A few notable takeaways.
- Russian Information Warfare (IW) on the French election had limited effectiveness
- Alt-Right (mostly?) Americans read and redistributed Russian disinformation (during the French campaign)
- Russian IW was mostly in English
- Assume Russians hacked candidates, released incriminating evidence – just like US campaign
Conclusion? Russian IW did not affect target audience, it missed the target audience by circulating mostly outside France.
How could the Russians be so off target?
- Write, broadcast, and discuss in native language, in this case, French
- Better identify issues of importance to target audience
- Provide unique, new techniques to avoid identification as Russian IW
My conclusion is that the overall people in charge of Russian IW aren’t that smart, are not aware of many modern techniques, are complacent enough to rely on Soviet KGB lessons learned, and are clearly inflexible. From strict observation, I would also label them lazy.
I’ve read reports of certain leaders in Russian IW getting their butts chewed for incompetence, so, perhaps, they are going to change technique(s).
Published 21 July 2017
A few days before the presidential election in France this year, Russian government hackers leaked documents purported to contain unverified information which was damaging to Emmanuel Macron’s campaign. Nonetheless, Macron won the French presidency by a wide margin over Marie Le Pen. The Russian government’s hacking and disinformation campaign had limited effect on French voters. Why? One answer: Most of the Russian government’s disinformation was consumed and distributed by alt-right Americans – and more than half of it was in English, not French.

INPUT DATA.
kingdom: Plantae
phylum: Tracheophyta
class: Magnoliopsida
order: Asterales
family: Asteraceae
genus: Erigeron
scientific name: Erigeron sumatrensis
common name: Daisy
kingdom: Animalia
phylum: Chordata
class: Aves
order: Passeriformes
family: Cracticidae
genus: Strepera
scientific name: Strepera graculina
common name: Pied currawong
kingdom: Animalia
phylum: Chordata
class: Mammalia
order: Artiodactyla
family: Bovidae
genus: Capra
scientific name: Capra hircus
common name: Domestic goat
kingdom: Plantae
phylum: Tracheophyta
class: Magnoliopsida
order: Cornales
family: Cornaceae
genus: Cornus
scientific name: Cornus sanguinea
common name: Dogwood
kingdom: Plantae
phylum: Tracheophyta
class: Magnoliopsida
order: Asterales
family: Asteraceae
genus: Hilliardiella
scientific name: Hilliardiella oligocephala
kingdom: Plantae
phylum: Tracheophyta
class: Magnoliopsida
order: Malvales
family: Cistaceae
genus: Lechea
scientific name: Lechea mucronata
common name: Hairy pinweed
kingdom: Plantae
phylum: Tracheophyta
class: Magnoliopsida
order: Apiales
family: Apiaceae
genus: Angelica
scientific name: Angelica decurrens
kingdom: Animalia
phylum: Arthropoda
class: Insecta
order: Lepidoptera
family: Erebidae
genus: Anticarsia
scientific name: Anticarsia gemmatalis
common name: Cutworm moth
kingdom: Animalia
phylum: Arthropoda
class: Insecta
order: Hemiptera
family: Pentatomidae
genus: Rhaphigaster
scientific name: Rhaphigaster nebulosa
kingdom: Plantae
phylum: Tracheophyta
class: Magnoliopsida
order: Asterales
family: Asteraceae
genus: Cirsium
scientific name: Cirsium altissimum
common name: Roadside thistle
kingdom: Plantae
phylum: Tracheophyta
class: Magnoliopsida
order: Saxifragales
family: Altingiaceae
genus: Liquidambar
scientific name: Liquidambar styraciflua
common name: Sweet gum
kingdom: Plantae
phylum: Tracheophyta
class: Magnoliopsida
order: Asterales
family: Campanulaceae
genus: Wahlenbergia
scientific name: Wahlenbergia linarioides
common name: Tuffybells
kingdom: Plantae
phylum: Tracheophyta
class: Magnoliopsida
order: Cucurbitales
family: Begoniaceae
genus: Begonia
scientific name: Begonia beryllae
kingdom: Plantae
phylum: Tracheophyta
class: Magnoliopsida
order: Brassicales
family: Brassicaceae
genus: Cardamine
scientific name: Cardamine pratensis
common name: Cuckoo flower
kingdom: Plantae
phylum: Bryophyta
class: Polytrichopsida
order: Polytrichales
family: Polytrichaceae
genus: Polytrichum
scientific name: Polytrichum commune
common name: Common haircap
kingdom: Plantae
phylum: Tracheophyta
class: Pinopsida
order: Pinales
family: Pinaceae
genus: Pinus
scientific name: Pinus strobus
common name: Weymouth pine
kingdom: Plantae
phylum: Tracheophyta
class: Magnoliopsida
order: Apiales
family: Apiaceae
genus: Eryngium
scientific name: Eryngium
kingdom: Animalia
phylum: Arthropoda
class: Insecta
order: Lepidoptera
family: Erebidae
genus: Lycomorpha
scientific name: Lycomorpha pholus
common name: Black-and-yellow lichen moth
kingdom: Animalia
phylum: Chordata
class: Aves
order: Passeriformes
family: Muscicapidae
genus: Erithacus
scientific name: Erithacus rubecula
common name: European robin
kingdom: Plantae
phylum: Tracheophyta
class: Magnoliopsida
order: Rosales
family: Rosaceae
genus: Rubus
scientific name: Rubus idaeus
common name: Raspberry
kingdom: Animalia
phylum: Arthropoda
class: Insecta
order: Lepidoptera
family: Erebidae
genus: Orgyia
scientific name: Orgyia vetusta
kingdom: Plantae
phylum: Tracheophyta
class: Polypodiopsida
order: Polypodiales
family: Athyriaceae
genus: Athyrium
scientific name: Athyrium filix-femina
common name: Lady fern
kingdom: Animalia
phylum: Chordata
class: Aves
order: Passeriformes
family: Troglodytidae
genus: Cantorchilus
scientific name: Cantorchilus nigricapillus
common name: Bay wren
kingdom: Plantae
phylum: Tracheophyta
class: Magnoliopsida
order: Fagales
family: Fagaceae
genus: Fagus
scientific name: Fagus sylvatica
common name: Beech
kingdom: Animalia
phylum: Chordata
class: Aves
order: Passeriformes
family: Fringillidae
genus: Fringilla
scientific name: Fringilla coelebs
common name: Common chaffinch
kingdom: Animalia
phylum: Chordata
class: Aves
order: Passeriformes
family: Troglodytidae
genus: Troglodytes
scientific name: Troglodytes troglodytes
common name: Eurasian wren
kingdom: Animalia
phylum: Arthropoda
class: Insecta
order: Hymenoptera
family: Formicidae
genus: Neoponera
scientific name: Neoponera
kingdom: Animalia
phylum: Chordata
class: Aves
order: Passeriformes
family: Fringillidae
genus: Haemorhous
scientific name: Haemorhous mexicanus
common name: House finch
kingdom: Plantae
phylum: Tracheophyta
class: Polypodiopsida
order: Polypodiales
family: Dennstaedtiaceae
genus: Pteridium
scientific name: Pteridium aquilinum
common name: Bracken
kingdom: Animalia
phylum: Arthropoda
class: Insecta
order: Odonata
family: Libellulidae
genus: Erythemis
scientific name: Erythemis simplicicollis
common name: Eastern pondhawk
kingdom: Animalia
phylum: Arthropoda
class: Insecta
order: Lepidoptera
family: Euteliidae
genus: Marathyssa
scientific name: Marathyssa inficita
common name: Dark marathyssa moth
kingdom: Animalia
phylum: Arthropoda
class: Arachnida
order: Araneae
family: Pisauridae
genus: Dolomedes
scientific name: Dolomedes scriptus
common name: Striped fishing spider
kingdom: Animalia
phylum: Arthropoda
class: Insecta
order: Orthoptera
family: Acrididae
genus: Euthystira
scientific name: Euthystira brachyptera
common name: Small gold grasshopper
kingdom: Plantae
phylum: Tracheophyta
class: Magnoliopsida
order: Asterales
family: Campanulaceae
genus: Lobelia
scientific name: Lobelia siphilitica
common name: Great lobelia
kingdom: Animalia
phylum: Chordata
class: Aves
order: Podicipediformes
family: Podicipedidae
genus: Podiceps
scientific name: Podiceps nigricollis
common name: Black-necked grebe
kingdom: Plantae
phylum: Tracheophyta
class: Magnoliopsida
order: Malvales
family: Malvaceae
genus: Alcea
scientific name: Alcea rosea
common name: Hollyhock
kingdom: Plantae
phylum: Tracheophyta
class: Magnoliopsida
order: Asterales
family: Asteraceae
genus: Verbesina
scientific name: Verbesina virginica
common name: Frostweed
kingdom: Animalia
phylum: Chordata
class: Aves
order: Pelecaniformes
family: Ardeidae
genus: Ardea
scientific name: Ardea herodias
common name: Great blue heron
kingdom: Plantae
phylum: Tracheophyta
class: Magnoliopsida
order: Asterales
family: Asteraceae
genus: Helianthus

WORK ORDER A.
In the post on Russian information warfare, what share of the Russian government's disinformation was in English rather than French?
WORK ORDER B.
List every failing that the post on Russian information warfare attributes to the people in charge of Russian IW.
WORK ORDER C.
Continue the post on Russian information warfare from its last sentence.

EXERCISE RESULT A.
More than half of it was in English.

EXERCISE RESULT B.
They aren't that smart; they are not aware of many modern techniques; they are complacent enough to rely on Soviet KGB lessons learned; they are clearly inflexible; and the writer would also label them lazy.

EXERCISE RESULT C.
A few days before the presidential election in France this year, documents purported to contain unverified information that was damaging to Emmanuel Macron’s campaign were leaked online, just before a nationwide moratorium on media election coverage began.
The discussion tagged “MacronLeaks” was tweeted nearly 350,000 times on social media. Nonetheless, Macron won the French presidency by a wide margin over Marie Le Pen. The disinformation campaign appeared to have limited effect on French voters. Why?
Emilio Ferrara, a research leader and principal investigator in the Machine Intelligence and Data Science (MINDS) group at the University of Southern California’s Information Sciences Institute, has found the likely explanation: the disinformation campaign itself was mostly shared by foreigners outside of France.
USC says that for his study, “Disinformation and Social Bot Operations in the Run Up to the 2017 French Presidential Election” posted online and slated to be published in First Monday next month, Ferrara looked at the timeline of the election and leveraged his previous experience in studying Twitter bots during elections to identify anomalies, patterns and profiles of those who shared and consumed, and revived links to content that was intended to undermine the Macron campaign in favor of Le Pen.
Ferrara, an expert in distinguishing bots from humans on social media and a research assistant professor at the Department of Computer Science at USC, studied a dataset of almost seventeen million tweets from an estimated two million users this year from 27 April through 7 May, France’s election day. Through a combination of machine learning and other modeling techniques, Ferrara discerned bots from humans with over 80 percent accuracy based on the characteristics of the Twitter accounts, including the frequency of account postings and the customization of the account profile. Ferrara then developed a profile of those who engaged in sharing the leaked and possibly false information about the Macron campaign.
Ferrara determined that 18 percent of the MacronLeaks promoters were bots, compared to 15 percent of bots that were deployed in the U.S. presidential campaign.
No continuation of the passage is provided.